Assembling a transcriptome from short read data

Downloading short read data

It’s easiest to download fastq files from ENA, the European Nucleotide Archive. https://www.ebi.ac.uk/ena. You can also get them from the NCBI, but you need special tools and they come as an SRA file that needs additional processing to generate the fastq. You can search ENA with, for instance, a species name, bioproject ID, run names etc. Searching with a species name is likely to give several results, but we’re looking for an experiment or run. Clicking through these should in the end lead to a table, one column of which is ‘FASTQ files (ftp)’.

In my case, I find links to File 1 ftp://ftp.sra.ebi.ac.uk/vol1/fastq/SRR340/007/SRR3407257/SRR3407257_1.fastq.gz and File 2 ftp://ftp.sra.ebi.ac.uk/vol1/fastq/SRR340/007/SRR3407257/SRR3407257_2.fastq.gz. These can be downloaded with wget commands:

$ wget ftp://ftp.sra.ebi.ac.uk/vol1/fastq/SRR340/007/SRR3407257/SRR3407257_1.fastq.gz
$ wget ftp://ftp.sra.ebi.ac.uk/vol1/fastq/SRR340/007/SRR3407257/SRR3407257_2.fastq.gz

Trinity can be a bit funny about read names for paired end data. It likes to have the first read id ending in ‘/1’ and the second in ‘/2’. You can check whether this is the case with commands like this:

$ gunzip -c SRR3407257_1.fastq.gz | head

And if need be you can fix with commands like these (you need to change the filenames):

$ gunzip -c SRR3407257_1.fastq.gz | perl -pe 's/^@(\S+)/\@$1\/1/' > left.fastq
$ gunzip -c SRR3407257_2.fastq.gz | perl -pe 's/^@(\S+)/\@$1\/2/' > right.fastq

Cleaning transcriptome data

I’m not sure how much of a problem adaptor sequences cause. In principle it would obviously be better to remove them, but it’s an extra step to mess up and it’s not clear how much they really cause a problem for real downstream analysis. I don’t know of any published studies, but people get upset about it. To identify adaptors you need to run fastqc:

$ fastqc <fastq file 1> <fastq file 2> <fastq file n>

and read the html file produced. You can then remove adaptors using trimmomatic parameters in Trinity (consult the Trinity manual).

Assembling with Trinity

A typical trinity command looks like:

$ Trinity --seqType fq --max_memory 200G --left left.fastq --right right.fastq --CPU 10

where --CPU specifies the number of processors to use on your system and --max_memory the RAM you are allowing Trinity to use (if it needs it). 200G is a lot - 32G might be more realistic for a ‘normal’ server. Consult the manual for details of how to assemble from multiple fastq files and so on.

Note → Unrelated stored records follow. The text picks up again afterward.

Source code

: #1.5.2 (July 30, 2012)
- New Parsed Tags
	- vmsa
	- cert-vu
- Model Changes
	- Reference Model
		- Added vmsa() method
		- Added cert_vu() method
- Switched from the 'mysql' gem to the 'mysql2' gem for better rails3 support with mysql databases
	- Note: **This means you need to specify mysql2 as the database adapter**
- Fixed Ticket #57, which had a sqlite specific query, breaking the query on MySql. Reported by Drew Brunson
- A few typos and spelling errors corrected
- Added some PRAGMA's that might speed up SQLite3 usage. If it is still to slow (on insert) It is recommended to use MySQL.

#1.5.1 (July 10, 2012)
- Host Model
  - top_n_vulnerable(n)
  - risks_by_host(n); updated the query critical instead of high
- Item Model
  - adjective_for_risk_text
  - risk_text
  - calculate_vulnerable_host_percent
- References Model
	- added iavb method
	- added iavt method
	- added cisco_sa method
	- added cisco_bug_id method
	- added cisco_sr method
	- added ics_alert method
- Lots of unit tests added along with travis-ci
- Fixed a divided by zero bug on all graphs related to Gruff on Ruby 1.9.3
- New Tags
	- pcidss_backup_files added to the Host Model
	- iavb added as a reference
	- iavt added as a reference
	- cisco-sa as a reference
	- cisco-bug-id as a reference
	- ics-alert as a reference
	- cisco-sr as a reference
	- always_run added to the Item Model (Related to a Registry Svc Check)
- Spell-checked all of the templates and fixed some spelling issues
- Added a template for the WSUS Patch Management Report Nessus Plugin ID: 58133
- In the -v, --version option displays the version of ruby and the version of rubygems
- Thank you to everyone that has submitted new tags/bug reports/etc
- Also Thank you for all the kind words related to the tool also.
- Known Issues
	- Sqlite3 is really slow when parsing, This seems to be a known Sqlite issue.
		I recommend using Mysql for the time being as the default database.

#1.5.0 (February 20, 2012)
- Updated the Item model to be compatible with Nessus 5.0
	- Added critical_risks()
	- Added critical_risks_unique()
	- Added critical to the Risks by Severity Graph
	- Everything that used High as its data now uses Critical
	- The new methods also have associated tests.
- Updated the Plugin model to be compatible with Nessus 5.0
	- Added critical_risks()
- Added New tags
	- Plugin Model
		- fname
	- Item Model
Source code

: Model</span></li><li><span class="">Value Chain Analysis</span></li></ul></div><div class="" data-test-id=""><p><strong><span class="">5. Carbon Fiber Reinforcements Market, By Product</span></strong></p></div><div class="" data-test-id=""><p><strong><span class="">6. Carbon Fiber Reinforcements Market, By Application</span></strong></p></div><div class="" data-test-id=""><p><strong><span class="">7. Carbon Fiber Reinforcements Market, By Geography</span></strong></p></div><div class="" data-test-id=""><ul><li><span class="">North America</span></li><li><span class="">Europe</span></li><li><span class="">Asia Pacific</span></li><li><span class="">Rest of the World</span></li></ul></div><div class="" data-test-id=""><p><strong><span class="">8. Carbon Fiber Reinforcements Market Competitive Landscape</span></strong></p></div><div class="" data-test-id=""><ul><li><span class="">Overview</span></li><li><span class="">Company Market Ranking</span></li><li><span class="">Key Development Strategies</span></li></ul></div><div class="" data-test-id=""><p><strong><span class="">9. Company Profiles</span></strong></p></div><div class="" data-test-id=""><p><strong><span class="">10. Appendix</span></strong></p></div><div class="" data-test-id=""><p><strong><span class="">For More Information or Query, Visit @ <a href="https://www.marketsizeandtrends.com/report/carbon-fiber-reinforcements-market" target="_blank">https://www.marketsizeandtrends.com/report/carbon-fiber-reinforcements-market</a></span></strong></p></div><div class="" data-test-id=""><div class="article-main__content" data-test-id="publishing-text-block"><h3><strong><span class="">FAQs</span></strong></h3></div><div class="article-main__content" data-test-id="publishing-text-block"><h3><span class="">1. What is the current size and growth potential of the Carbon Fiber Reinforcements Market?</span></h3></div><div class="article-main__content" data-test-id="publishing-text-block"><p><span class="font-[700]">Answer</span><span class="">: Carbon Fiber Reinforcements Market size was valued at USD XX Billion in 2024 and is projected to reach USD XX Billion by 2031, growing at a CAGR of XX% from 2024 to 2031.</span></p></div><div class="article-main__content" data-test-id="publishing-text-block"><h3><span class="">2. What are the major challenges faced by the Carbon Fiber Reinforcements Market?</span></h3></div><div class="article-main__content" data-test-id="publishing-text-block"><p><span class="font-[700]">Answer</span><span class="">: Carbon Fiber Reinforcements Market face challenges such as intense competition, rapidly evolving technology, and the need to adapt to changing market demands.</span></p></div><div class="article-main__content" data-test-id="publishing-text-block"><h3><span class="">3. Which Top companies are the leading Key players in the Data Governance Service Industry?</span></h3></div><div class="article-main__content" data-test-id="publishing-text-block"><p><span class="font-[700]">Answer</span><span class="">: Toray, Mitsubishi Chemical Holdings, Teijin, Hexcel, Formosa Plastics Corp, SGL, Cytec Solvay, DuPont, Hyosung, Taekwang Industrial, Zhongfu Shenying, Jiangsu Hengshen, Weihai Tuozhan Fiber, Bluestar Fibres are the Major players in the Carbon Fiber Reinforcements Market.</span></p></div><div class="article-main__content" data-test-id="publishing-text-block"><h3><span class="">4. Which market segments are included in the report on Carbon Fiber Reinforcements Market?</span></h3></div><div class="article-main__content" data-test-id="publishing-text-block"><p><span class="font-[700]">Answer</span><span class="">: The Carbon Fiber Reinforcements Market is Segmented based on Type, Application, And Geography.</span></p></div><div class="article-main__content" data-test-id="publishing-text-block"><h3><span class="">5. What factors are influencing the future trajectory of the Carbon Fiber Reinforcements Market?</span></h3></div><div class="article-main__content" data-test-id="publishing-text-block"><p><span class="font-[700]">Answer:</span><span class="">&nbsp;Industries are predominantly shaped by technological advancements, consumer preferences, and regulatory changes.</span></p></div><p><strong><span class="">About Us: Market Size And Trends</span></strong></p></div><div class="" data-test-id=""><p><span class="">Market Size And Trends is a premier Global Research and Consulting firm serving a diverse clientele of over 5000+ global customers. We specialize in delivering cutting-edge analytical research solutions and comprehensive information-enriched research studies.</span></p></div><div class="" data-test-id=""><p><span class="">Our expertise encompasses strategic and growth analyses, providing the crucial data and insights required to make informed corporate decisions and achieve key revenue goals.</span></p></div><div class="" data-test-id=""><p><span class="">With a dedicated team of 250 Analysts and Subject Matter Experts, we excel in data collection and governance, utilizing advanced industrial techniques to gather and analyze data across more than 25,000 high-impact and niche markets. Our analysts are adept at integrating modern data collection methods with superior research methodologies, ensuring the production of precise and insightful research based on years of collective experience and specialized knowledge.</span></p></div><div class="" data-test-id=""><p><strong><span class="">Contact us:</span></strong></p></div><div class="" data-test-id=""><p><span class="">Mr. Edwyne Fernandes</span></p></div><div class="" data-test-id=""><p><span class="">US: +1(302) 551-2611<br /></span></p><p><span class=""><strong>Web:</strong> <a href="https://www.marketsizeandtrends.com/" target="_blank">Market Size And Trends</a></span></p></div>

Depending on how much data there is / how fast your computer is, Trinity is likely to take hours or days to run. When it is finished, the assembled transcriptome is found in trinity_out_dir/Trinity.fasta

How to search a transcriptome assembly for genes of interest

The transcriptome in Trinity.fasta is a bunch of nucleotide sequences. It’s better to do database searches with protein sequences. There are programs that will conceptually translate the transcriptome during the search process. In the blast package from the NCBI, that means tblastn. To use BLAST, you first need to make a database using the makeblastdb command. The Fasta package lets you search a fasta file directly, without this additional step. To search Trinity.fasta with a protein query, you can use tfasty (the current version is called tfasty36):

$ tfasty36 my_query_protein.fasta Trinity.fasta > my_results.txt

For more large-scale analysis of proteins, it may be useful to predict open reading frames in the Trinity assembly, using transdecoder.